### TEXTO PROPORCIONADO ###

En el caso de tratarse de un despido del jefe de hogar, en el ámbito familiar, las relaciones comúnmente se tornan tensas, frías y distantes. Es posible que se incrementen los roces y el cambio de roles, y se generan, además, alteraciones negativas del orden tradicional. Las perturbaciones alcanzan incluso a los niños en edad escolar. En estos casos las crisis son más profundas, no sólo por que las consecuencias son más importantes, sino por que afectan el futuro familiar de un núcleo, no sólo de una persona.

Debe tenerse en claro que el desempleo es un estado de carácter transitorio, el cual depende principalmente de dos factores; el primero, está representado por la realidad social que se vive en la ciudad y país donde la persona se encuentre. Y el segundo factor, corresponde a la actitud personal con que se enfrente la desocupación.

Una vez asumida la situación, hay que intentar resolverla de la manera más sana posible, para evitar futuros trastornos que sólo empeorarán la crisis. Para esto, es fundamental ser consiente de todas las sensaciones que nos atraviesan, y que son perfectamente normales. Es lógico sentir dolor, miedo y desesperanza, y de nada sirve intentar cubrirlas ya que tarde o temprano, saldrán a la luz. La forma más natural es vivir el duelo y aceptar la pérdida, sin juicios de por medio.

###

▸ **EJERCICIOS**:
1. Según el texto sobre el desempleo, ¿de qué dos factores depende principalmente el desempleo?
2. Enumera las sensaciones que, de acuerdo con el texto sobre el desempleo, es lógico sentir.
3. Escribe la continuación del texto sobre el desempleo a partir de su última oración.
Las filas no guardan relación con el texto sobre el desempleo.

### FILAS DE DATOS ###

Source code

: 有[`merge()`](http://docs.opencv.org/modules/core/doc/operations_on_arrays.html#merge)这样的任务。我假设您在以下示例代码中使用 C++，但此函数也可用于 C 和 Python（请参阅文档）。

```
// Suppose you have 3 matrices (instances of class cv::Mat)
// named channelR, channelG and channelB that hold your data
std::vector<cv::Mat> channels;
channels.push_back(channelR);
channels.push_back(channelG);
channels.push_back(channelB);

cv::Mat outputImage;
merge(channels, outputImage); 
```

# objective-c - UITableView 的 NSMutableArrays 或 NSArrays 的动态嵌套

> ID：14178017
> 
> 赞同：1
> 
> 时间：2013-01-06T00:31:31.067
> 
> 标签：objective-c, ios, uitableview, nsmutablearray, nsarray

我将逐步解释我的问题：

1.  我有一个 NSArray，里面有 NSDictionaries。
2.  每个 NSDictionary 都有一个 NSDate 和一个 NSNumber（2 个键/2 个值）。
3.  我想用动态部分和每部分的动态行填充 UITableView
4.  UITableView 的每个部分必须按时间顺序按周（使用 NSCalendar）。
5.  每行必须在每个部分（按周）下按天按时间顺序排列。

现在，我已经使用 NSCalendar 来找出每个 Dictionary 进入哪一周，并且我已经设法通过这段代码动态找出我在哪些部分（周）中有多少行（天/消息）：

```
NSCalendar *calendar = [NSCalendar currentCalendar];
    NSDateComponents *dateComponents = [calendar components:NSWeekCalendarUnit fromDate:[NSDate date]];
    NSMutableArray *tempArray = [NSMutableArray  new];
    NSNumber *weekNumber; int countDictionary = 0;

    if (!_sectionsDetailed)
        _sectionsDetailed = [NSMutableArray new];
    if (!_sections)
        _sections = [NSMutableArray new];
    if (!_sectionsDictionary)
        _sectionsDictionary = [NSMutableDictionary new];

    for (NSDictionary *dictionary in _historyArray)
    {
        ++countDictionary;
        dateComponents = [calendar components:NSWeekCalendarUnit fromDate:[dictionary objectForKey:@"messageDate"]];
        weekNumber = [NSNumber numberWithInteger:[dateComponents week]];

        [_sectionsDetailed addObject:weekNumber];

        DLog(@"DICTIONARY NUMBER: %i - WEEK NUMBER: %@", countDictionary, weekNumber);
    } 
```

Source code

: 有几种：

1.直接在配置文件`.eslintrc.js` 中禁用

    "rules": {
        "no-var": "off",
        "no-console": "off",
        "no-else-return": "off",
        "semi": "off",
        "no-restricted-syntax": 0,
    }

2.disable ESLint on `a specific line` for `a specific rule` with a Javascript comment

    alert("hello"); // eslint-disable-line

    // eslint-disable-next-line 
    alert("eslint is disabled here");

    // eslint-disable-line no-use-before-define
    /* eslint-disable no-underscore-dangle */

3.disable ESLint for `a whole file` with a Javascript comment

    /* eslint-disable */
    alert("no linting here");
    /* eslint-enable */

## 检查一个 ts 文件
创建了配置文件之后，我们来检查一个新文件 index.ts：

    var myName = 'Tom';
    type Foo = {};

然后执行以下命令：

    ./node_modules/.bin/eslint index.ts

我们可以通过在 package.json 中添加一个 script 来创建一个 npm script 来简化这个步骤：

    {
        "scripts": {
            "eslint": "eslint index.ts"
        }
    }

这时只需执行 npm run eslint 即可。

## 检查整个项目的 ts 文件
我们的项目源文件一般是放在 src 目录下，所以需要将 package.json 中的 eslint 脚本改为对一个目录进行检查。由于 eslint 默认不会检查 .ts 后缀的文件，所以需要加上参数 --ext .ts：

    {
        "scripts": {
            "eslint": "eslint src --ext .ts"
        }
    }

###

▸ **RESULTADOS DEL EJERCICIO**:
1. Depende de la realidad social que se vive en la ciudad y el país donde se encuentre la persona, y de la actitud personal con que se enfrente la desocupación.

2. Dolor, miedo y desesperanza.

3.
Es normal sentirse afectado como persona, puesto que un despido puede tornarse una situación en la cual se siente la descalificación, pero en ese momento hay que dejar de pensar en lo que se perdió y enfocar la vista en el futuro, que ya quizás la pérdida del trabajo abre una puerta hacia una oportunidad mejor. En lugar de ver lo negativo del despido, lo más productivo es evaluar cuál fue el crecimiento que se obtuvo y los conocimientos que se adquirieron, para aplicar a lo que vendrá. Y determinar cuáles fueron las falencias y errores propios, para aprender de la experiencia.
Posteriormente a que se puedan reconocer todos estos sentimientos, es importante saber que pueden compartirse con otras personas del entorno; amigos, familia o ex compañeros de empleo. En el caso de sea necesario puede consultarse con un especialista; un psicólogo puede ayudar a resolver la situación de baja estima que generó el despido y orientar a la personal en un nuevo camino para la búsqueda de otro empleo. En estos momentos hay que estar abierto a escuchar la devolución, los consejos y aprovechar estos elementos en utilidad propia para conocer las fortalezas y debilidades.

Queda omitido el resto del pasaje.